In the case of Indonesia, which has a relatively small volume of international trade (export-import) ratio of 40 percent of GDP, the impact of the global recession from the trade track can be said to be relatively limited. This is of course on condition that the global recession is not too deep and prolonged. However, the global recession risk this time around is slightly different when compared to the global recession at the peak of the pandemic in 2020. At that time, all countries including Indonesia restricted movement which resulted in economic contraction while this time the recession is triggered by a surge in commodity prices, which adversely impacted import-reliant countries while benefiting commodity-exporting countries. As Indonesia is one of the major exporters of commodities, even though the increase in commodity prices has an impact on purchasing power at a macro level, it also enjoys windfall from higher prices of commodities, especially palm oil. This is why external economic pressure can still be relatively cushioned by the performance of the domestic economy.
Not surprisingly, recently Bloomberg noted that the probability of recession for Indonesia is only at 3 percent, lower than Thailand’s 10 percent and Malaysia’s 13 percent. However, of course, this is not something to celebrate, let alone make Indonesia complacent about the immunity of its economy against the effects of the global recession. Indeed, Indonesia must remain vigilant. The reason being, if most countries in the world experience a recession, the demand for goods and services from Indonesia can also plunge because the purchasing power of importing countries is weakened.
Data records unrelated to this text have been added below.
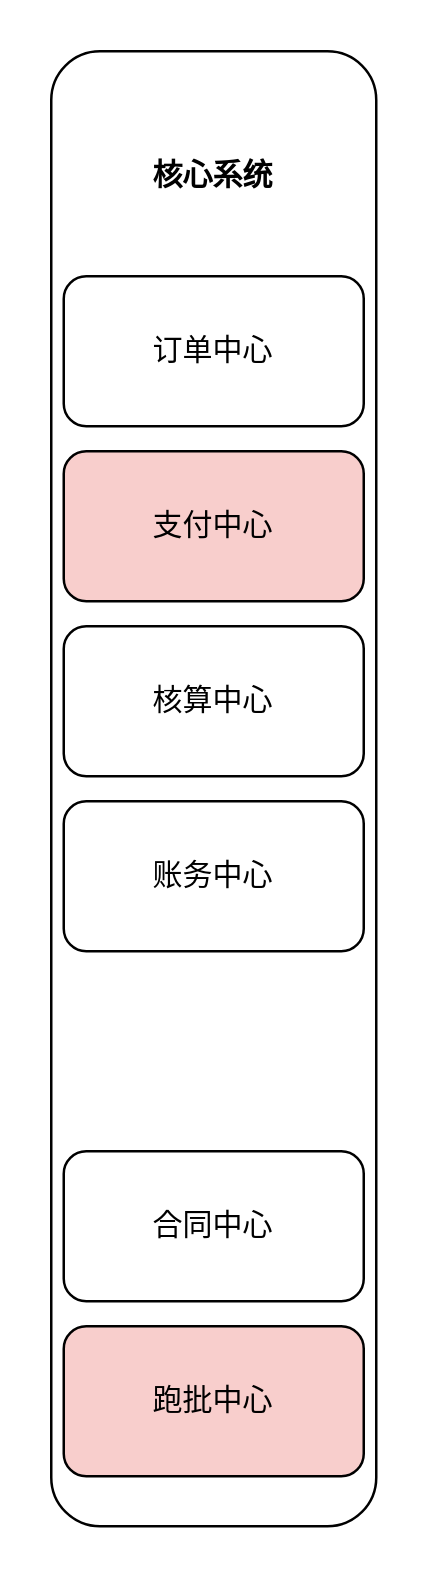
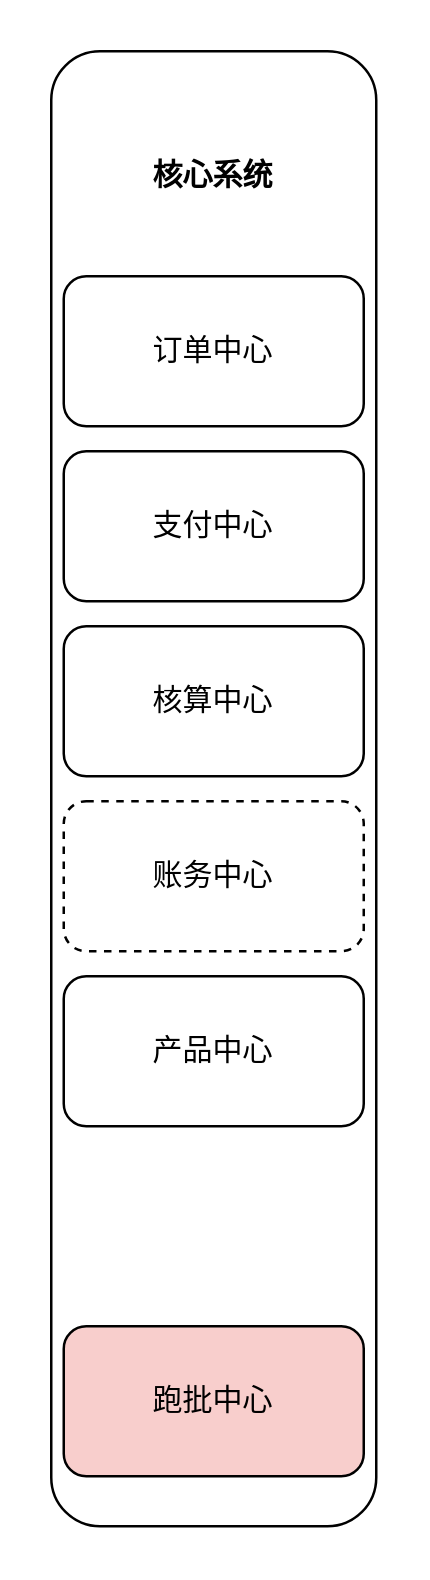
  <mxCell id="0" />
  <mxCell id="1" parent="0" />
  <mxCell id="2" value="" style="rounded=1;whiteSpace=wrap;html=1;" vertex="1" parent="1"><mxGeometry x="20" y="20" width="130" height="590" as="geometry" /></mxCell>
  <mxCell id="3" value="订单中心" style="rounded=1;whiteSpace=wrap;html=1;" vertex="1" parent="1"><mxGeometry x="25" y="110" width="120" height="60" as="geometry" /></mxCell>
  <mxCell id="4" value="&lt;b&gt;核心系统&lt;/b&gt;" style="rounded=1;whiteSpace=wrap;html=1;strokeColor=none;" vertex="1" parent="1"><mxGeometry x="25" y="40" width="120" height="60" as="geometry" /></mxCell>
- <mxCell id="5" value="支付中心" style="rounded=1;whiteSpace=wrap;html=1;fillColor=#f8cecc;" vertex="1" parent="1"><mxGeometry x="25" y="180" width="120" height="60" as="geometry" /></mxCell>
+ <mxCell id="5" value="支付中心" style="rounded=1;whiteSpace=wrap;html=1;" vertex="1" parent="1"><mxGeometry x="25" y="180" width="120" height="60" as="geometry" /></mxCell>
  <mxCell id="6" value="核算中心" style="rounded=1;whiteSpace=wrap;html=1;" vertex="1" parent="1"><mxGeometry x="25" y="250" width="120" height="60" as="geometry" /></mxCell>
- <mxCell id="7" value="账务中心" style="rounded=1;whiteSpace=wrap;html=1;" vertex="1" parent="1"><mxGeometry x="25" y="320" width="120" height="60" as="geometry" /></mxCell>
- <mxCell id="9" value="合同中心" style="rounded=1;whiteSpace=wrap;html=1;" vertex="1" parent="1"><mxGeometry x="25" y="460" width="120" height="60" as="geometry" /></mxCell>
+ <mxCell id="7" value="账务中心" style="rounded=1;whiteSpace=wrap;html=1;dashed=1;" vertex="1" parent="1"><mxGeometry x="25" y="320" width="120" height="60" as="geometry" /></mxCell>
+ <mxCell id="8" value="产品中心" style="rounded=1;whiteSpace=wrap;html=1;" vertex="1" parent="1"><mxGeometry x="25" y="390" width="120" height="60" as="geometry" /></mxCell>
  <mxCell id="10" value="跑批中心" style="rounded=1;whiteSpace=wrap;html=1;fillColor=#f8cecc;" vertex="1" parent="1"><mxGeometry x="25" y="530" width="120" height="60" as="geometry" /></mxCell>
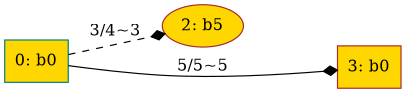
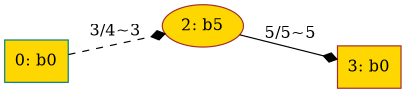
  digraph {
    rankdir=LR
    node [color=brown fillcolor=gold shape=box style=filled]
    edge [arrowhead=diamond]
    n1 [label="2: b5" shape=ellipse]
    n2 [label="3: b0"]
    n3 [color=teal label="0: b0"]
-   n3 -> n2 [label="5/5~5" style=solid]
+   n1 -> n2 [label="5/5~5" style=solid]
    n3 -> n1 [label="3/4~3" style=dashed]
  }
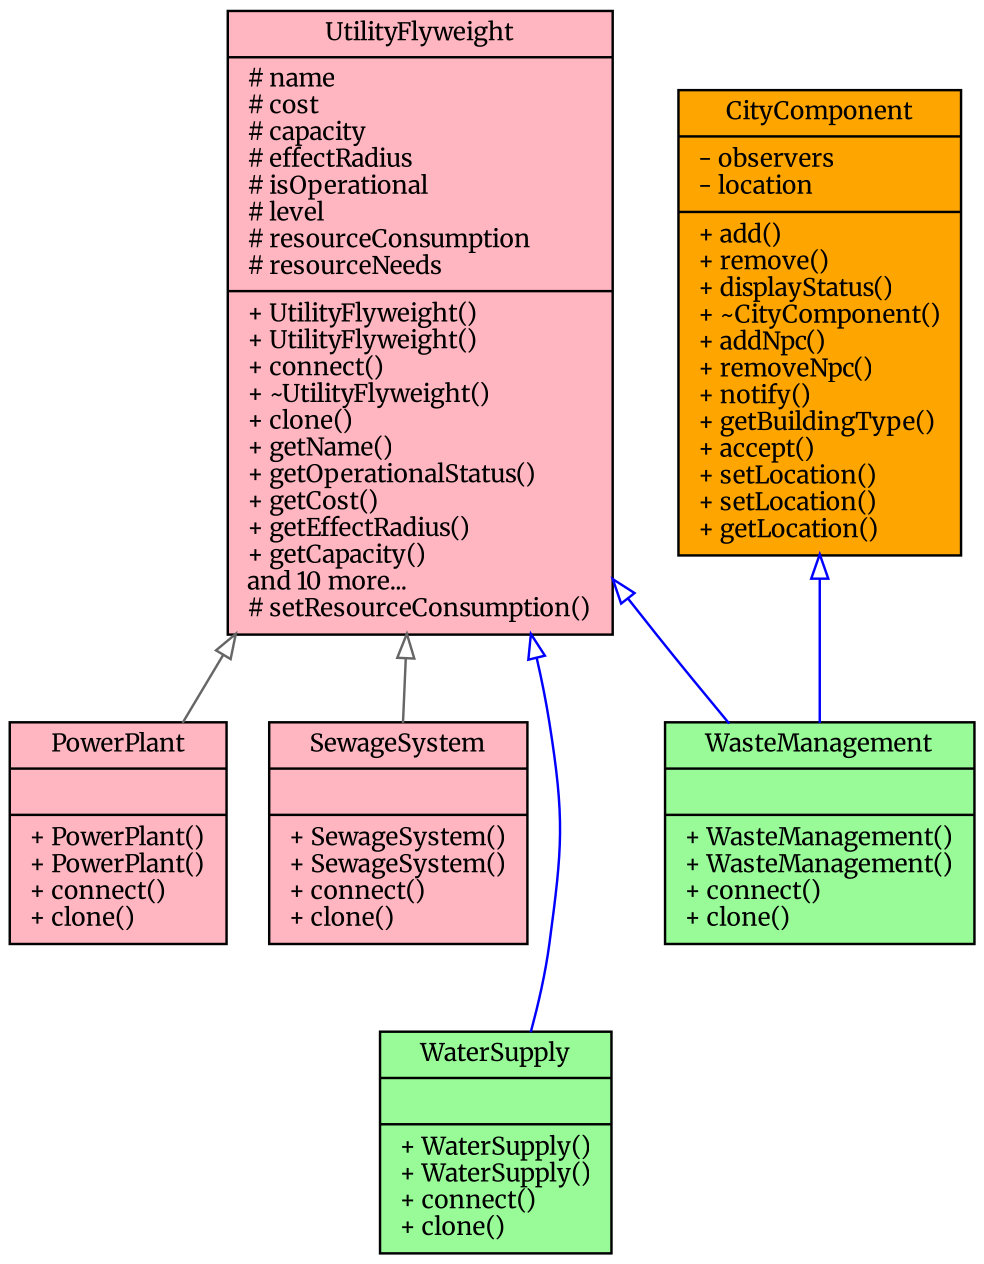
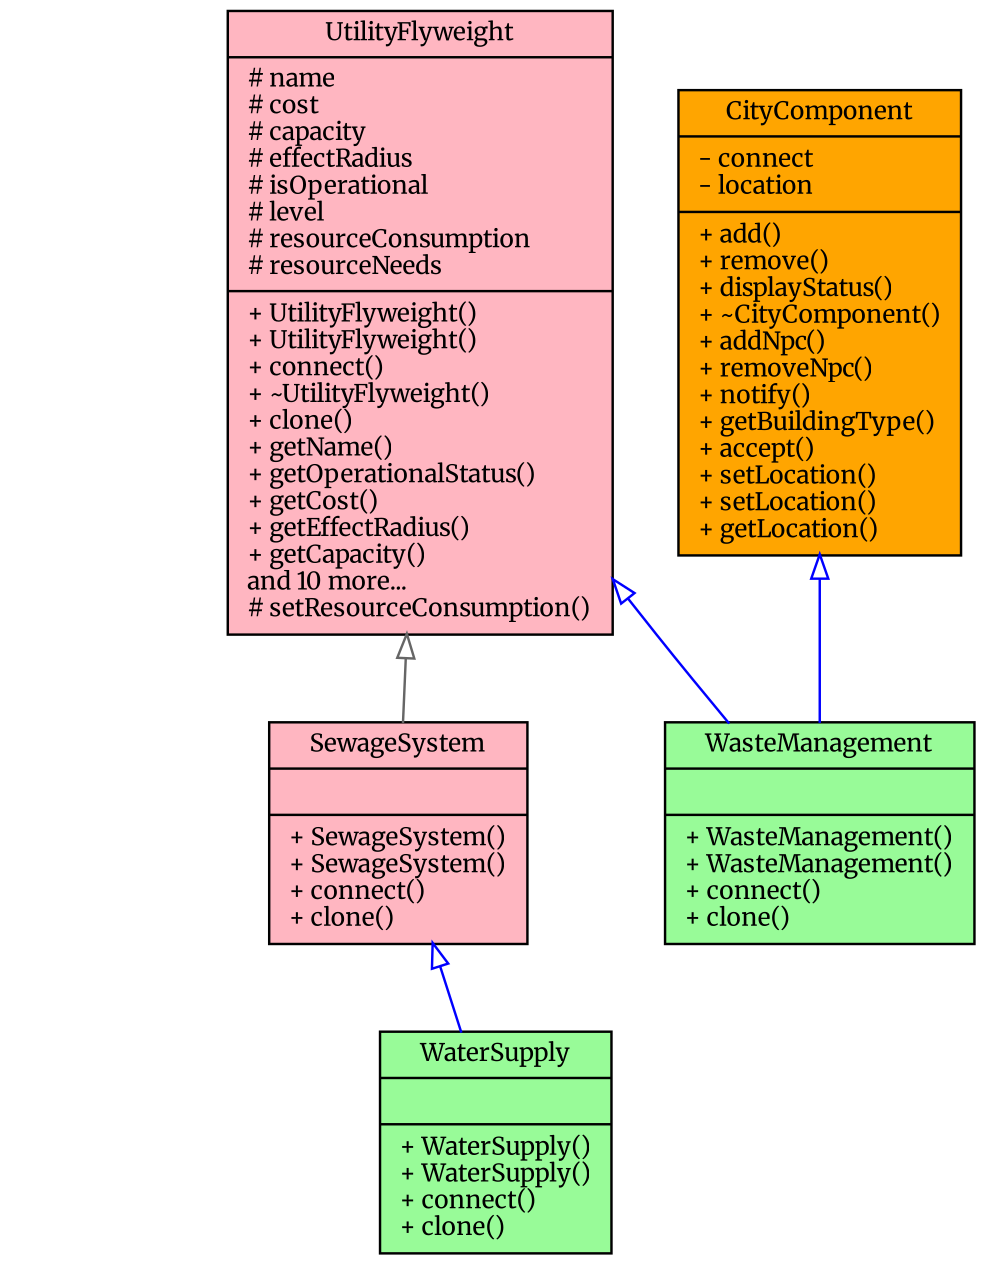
  digraph {
    fontname=Merriweather
    node [color=black fillcolor=lightpink fontname=Merriweather fontsize=10 shape=record style=filled]
    edge [arrowtail=onormal color=blue dir=back fontname=Merriweather fontsize=10 labelfontname=Helvetica labelfontsize=10 style=solid]
    n1 [fontcolor=black height=0.2 label="{UtilityFlyweight\n|# name\l# cost\l# capacity\l# effectRadius\l# isOperational\l# level\l# resourceConsumption\l# resourceNeeds\l|+ UtilityFlyweight()\l+ UtilityFlyweight()\l+ connect()\l+ ~UtilityFlyweight()\l+ clone()\l+ getName()\l+ getOperationalStatus()\l+ getCost()\l+ getEffectRadius()\l+ getCapacity()\land 10 more...\l# setResourceConsumption()\l}" width=0.4]
-   n2 [height=0.2 label="{PowerPlant\n||+ PowerPlant()\l+ PowerPlant()\l+ connect()\l+ clone()\l}" width=0.4]
    n3 [height=0.2 label="{SewageSystem\n||+ SewageSystem()\l+ SewageSystem()\l+ connect()\l+ clone()\l}" width=0.4]
    n4 [fillcolor=palegreen height=0.2 label="{WasteManagement\n||+ WasteManagement()\l+ WasteManagement()\l+ connect()\l+ clone()\l}" width=0.4]
    n5 [fillcolor=palegreen height=0.2 label="{WaterSupply\n||+ WaterSupply()\l+ WaterSupply()\l+ connect()\l+ clone()\l}" width=0.4]
-   n6 [fillcolor=orange height=0.2 label="{CityComponent\n|- observers\l- location\l|+ add()\l+ remove()\l+ displayStatus()\l+ ~CityComponent()\l+ addNpc()\l+ removeNpc()\l+ notify()\l+ getBuildingType()\l+ accept()\l+ setLocation()\l+ setLocation()\l+ getLocation()\l}" width=0.4]
-   n1 -> n2 [color=gray40]
+   n6 [fillcolor=orange height=0.2 label="{CityComponent\n|- connect\l- location\l|+ add()\l+ remove()\l+ displayStatus()\l+ ~CityComponent()\l+ addNpc()\l+ removeNpc()\l+ notify()\l+ getBuildingType()\l+ accept()\l+ setLocation()\l+ setLocation()\l+ getLocation()\l}" width=0.4]
    n1 -> n3 [color=gray40]
    n1 -> n4
-   n1 -> n5
+   n3 -> n5
    n6 -> n4
  }
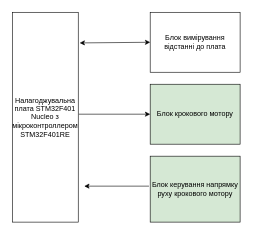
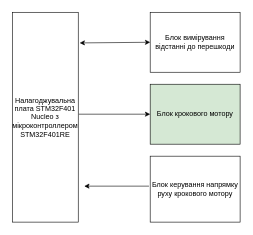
  <mxCell id="0" />
  <mxCell id="1" parent="0" />
  <mxCell id="2" value="Налагоджувальна плата STM32F401 Nucleo з мікроконтроллером STM32F401RE" style="rounded=0;whiteSpace=wrap;html=1;" vertex="1" parent="1"><mxGeometry x="20" y="20" width="110" height="350" as="geometry" /></mxCell>
- <mxCell id="3" value="Блок вимірування відстанні до плата" style="rounded=0;whiteSpace=wrap;html=1;" vertex="1" parent="1"><mxGeometry x="250" y="20" width="150" height="100" as="geometry" /></mxCell>
+ <mxCell id="3" value="Блок вимірування відстанні до перешкоди" style="rounded=0;whiteSpace=wrap;html=1;" vertex="1" parent="1"><mxGeometry x="250" y="20" width="150" height="100" as="geometry" /></mxCell>
  <mxCell id="4" value="Блок крокового мотору" style="rounded=0;whiteSpace=wrap;html=1;fillColor=#d5e8d4;" vertex="1" parent="1"><mxGeometry x="250" y="140" width="150" height="100" as="geometry" /></mxCell>
- <mxCell id="5" value="Блок керування напрямку руху крокового мотору" style="rounded=0;whiteSpace=wrap;html=1;fillColor=#d5e8d4;" vertex="1" parent="1"><mxGeometry x="250" y="260" width="150" height="110" as="geometry" /></mxCell>
+ <mxCell id="5" value="Блок керування напрямку руху крокового мотору" style="rounded=0;whiteSpace=wrap;html=1;" vertex="1" parent="1"><mxGeometry x="250" y="260" width="150" height="110" as="geometry" /></mxCell>
  <mxCell id="6" value="" style="endArrow=classic;html=1;" edge="1" parent="1"><mxGeometry width="50" height="50" relative="1" as="geometry"><mxPoint x="248" y="310" as="sourcePoint" /><mxPoint x="140" y="310" as="targetPoint" /></mxGeometry></mxCell>
  <mxCell id="7" value="" style="endArrow=classic;html=1;entryX=0;entryY=0.5;entryDx=0;entryDy=0;" edge="1" parent="1" target="4"><mxGeometry width="50" height="50" relative="1" as="geometry"><mxPoint x="131" y="190" as="sourcePoint" /><mxPoint x="160" y="230" as="targetPoint" /><Array as="points"><mxPoint x="250" y="190" /></Array></mxGeometry></mxCell>
  <mxCell id="8" value="" style="endArrow=classic;startArrow=classic;html=1;entryX=0;entryY=0.5;entryDx=0;entryDy=0;exitX=1.022;exitY=0.146;exitDx=0;exitDy=0;exitPerimeter=0;" edge="1" parent="1" source="2" target="3"><mxGeometry width="50" height="50" relative="1" as="geometry"><mxPoint x="130" y="100" as="sourcePoint" /><mxPoint x="180" y="50" as="targetPoint" /></mxGeometry></mxCell>
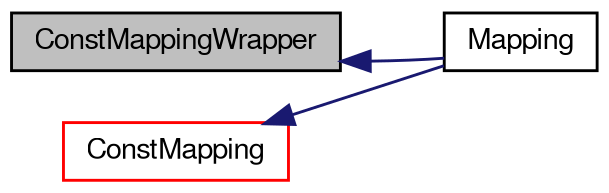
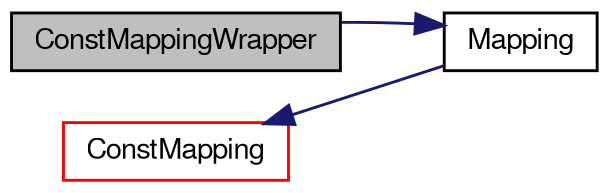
  digraph {
    rankdir=LR
    node [color=black fillcolor=white fontname=FreeSans fontsize=10 shape=record style=filled]
    edge [color=midnightblue dir=back fontname=FreeSans fontsize=10 labelfontname=FreeSans labelfontsize=10 style=solid]
    n1 [fillcolor=grey75 fontcolor=black height=0.2 label=ConstMappingWrapper width=0.4]
    n2 [height=0.2 label=Mapping width=0.4]
    n3 [color=red height=0.2 label=ConstMapping width=0.4]
-   n1 -> n2
+   n2 -> n1
    n3 -> n2
  }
As a result, Indonesia’s exports will decline and this can erode the country’s foreign exchange reserves and its ability to defend the Rupiah exchange rate, which is already under pressure. When the Rupiah weakens, it can trigger the risk of recession from the financial track. This is in line with Indonesia’s high demand for imports, be they for raw materials, industrial auxiliary materials as well as food items the country doesn’t produce. Therefore, it is highly important that Indonesia is able to mitigate the global recession risk. Preventive measures need to be taken so that the economy can continue its recovery amid the risk of a global recession.